Every March, the world comes together to show respect to the leaders, change agents, artists, politicians, athletes, designers, scientists, teachers and more who impact the lives of millions every day. These groups are shaping the way we see the world—it just so happens they are also women. The very idea of this annual celebration was initiated by Congress in 1981, with a request of the President to recognize women’s accomplishments…for a single week. Six years later, the single week became a month—and Women’s History Month was born. We’re joining the celebration this month too, highlighting the impact women have made in our own company, as well as the entire restaurant industry.

The year was 1986. (For those a little challenged by new math like us, that’s 30 years ago!) A little upstart casual dining joint known as Chili’s was still in its infancy. It was the first year the nation celebrated Martin Luther King Jr. Day. Mike Tyson won his first ever boxing title (eleven years before he took a nibble out of Holyfield’s ear). And Lindsay Lohan was born. Whatever happened to that sweet girl from The Parent Trap? But, most importantly, Jadi Oliver began her career with Chili’s. Little did she know that her first job with the brand would bring a long, successful career.  As we celebrate the influential women in the industry this month, it seemed only right to celebrate the thirty year anniversary of one of our own.

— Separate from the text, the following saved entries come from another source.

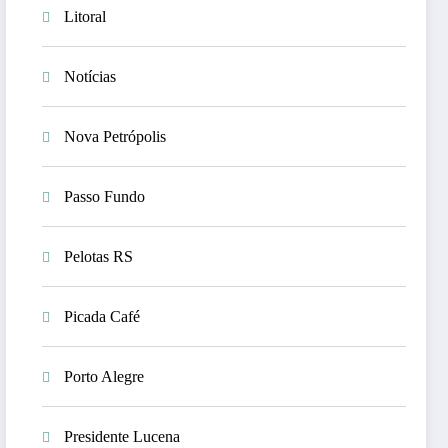
Litoral
Notícias
Nova Petrópolis
Passo Fundo
Pelotas RS
Picada Café
Porto Alegre
Presidente Lucena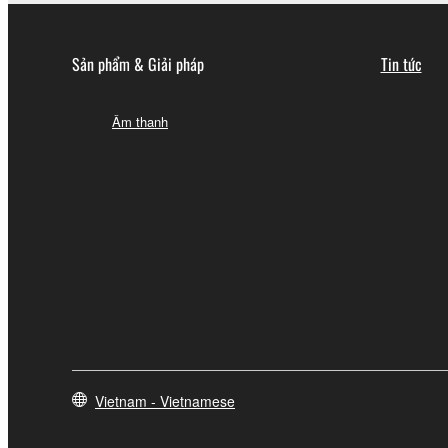
Sản phẩm & Giải pháp
Tin tức
Âm thanh
Vietnam - Vietnamese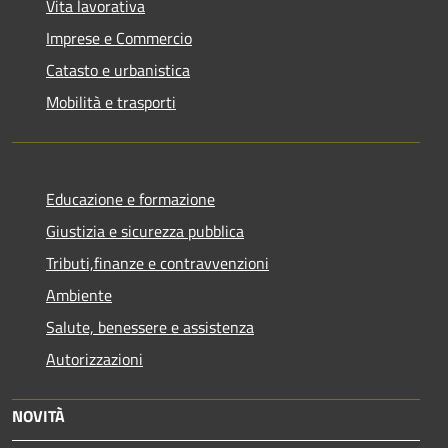
Vita lavorativa
Imprese e Commercio
Catasto e urbanistica
Mobilità e trasporti
Educazione e formazione
Giustizia e sicurezza pubblica
Tributi,finanze e contravvenzioni
Ambiente
Salute, benessere e assistenza
Autorizzazioni
NOVITÀ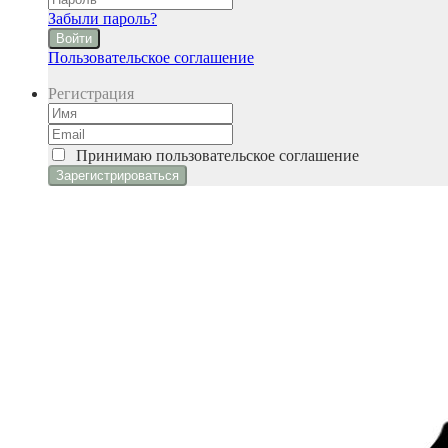
Забыли пароль?
Войти
Пользовательское соглашение
Регистрация
Принимаю
пользовательское соглашение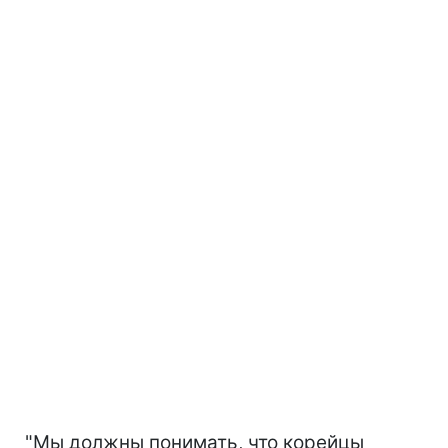
"Мы должны понимать, что корейцы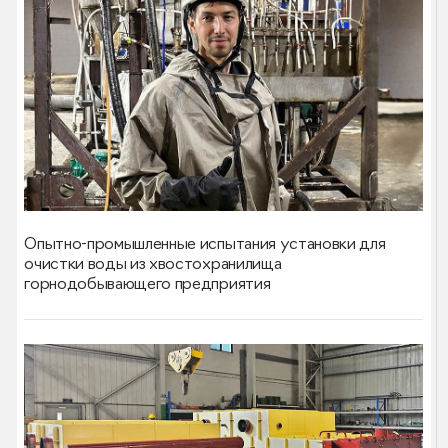
Опытно-промышленные испытания установки для
очистки воды из хвостохранилища
горнодобывающего предприятия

I started with Chili’s in Austin, TX in March 1986 as a server. We added Ribs, The Monty, Frisco Salad, and the Mushroom Burger to the menu that year. I transferred to Cupertino, CA in the fall of ’86. It was the first Chili’s in California. It was in a crazy old building that had a giant earthquake column in the middle of the pass-thru. Soon after arriving in CA I was asked to be an Opening Trainer. I was fortunate to be selected to travel all over the United States representing the coolest company in the industry.

Jadi - Basil (2)

The basil in the photo is last year’s harvest from our garden outside of the Culinary Center. Jadi is working on converting the garden to all edibles.

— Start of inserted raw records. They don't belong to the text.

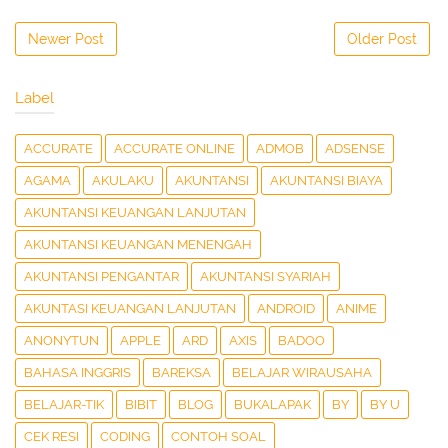
Newer Post
Older Post
Label
ACCURATE
ACCURATE ONLINE
ADMOB
ADSENSE
AGAMA
AKULAKU
AKUNTANSI
AKUNTANSI BIAYA
AKUNTANSI KEUANGAN LANJUTAN
AKUNTANSI KEUANGAN MENENGAH
AKUNTANSI PENGANTAR
AKUNTANSI SYARIAH
AKUNTASI KEUANGAN LANJUTAN
ANDROID
ANIME
ANONYTUN
APPLE
ARD
AXIS
BADOO
BAHASA INGGRIS
BAREKSA
BELAJAR WIRAUSAHA
BELAJAR-TIK
BIBIT
BLOG
BUKALAPAK
BY
BY U
CEK RESI
CODING
CONTOH SOAL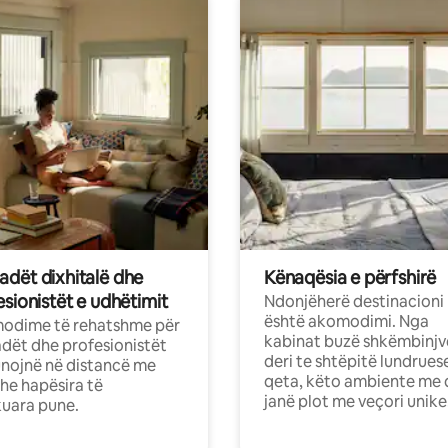
dët dixhitalë dhe
Kënaqësia e përfshirë
sionistët e udhëtimit
Ndonjëherë destinacioni
është akomodimi. Nga
odime të rehatshme për
kabinat buzë shkëmbinjv
ët dhe profesionistët
deri te shtëpitë lundrues
nojnë në distancë me
qeta, këto ambiente me 
dhe hapësira të
janë plot me veçori unike
uara pune.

In 1990, after about 40 openings, I was transferred to the Restaurant Support Center (it was called the Home Office in those days) to coordinate new restaurant openings. Five years later, I moved to the Culinary Department. It was the best move I’ve ever made. I have one of the coolest jobs in the company. Our team works with the chefs from inception of a product through national launch. We create most of the training materials for chefs in our restaurants. I simply love what I do.

For those of you still counting…that’s three decades. Thirty years of impacting a brand and making people feel special. According to the U.S. Labor Bureau, the average tenure for employees in the current workforce is a little over 4 years. But for literally three-quarters of the very existence of our company, Jadi Oliver has been making a difference. Hopefully within the next thirty years, we won’t have to celebrate a month honoring the impact women have made in the world—because by then it will just be the norm. What do you think?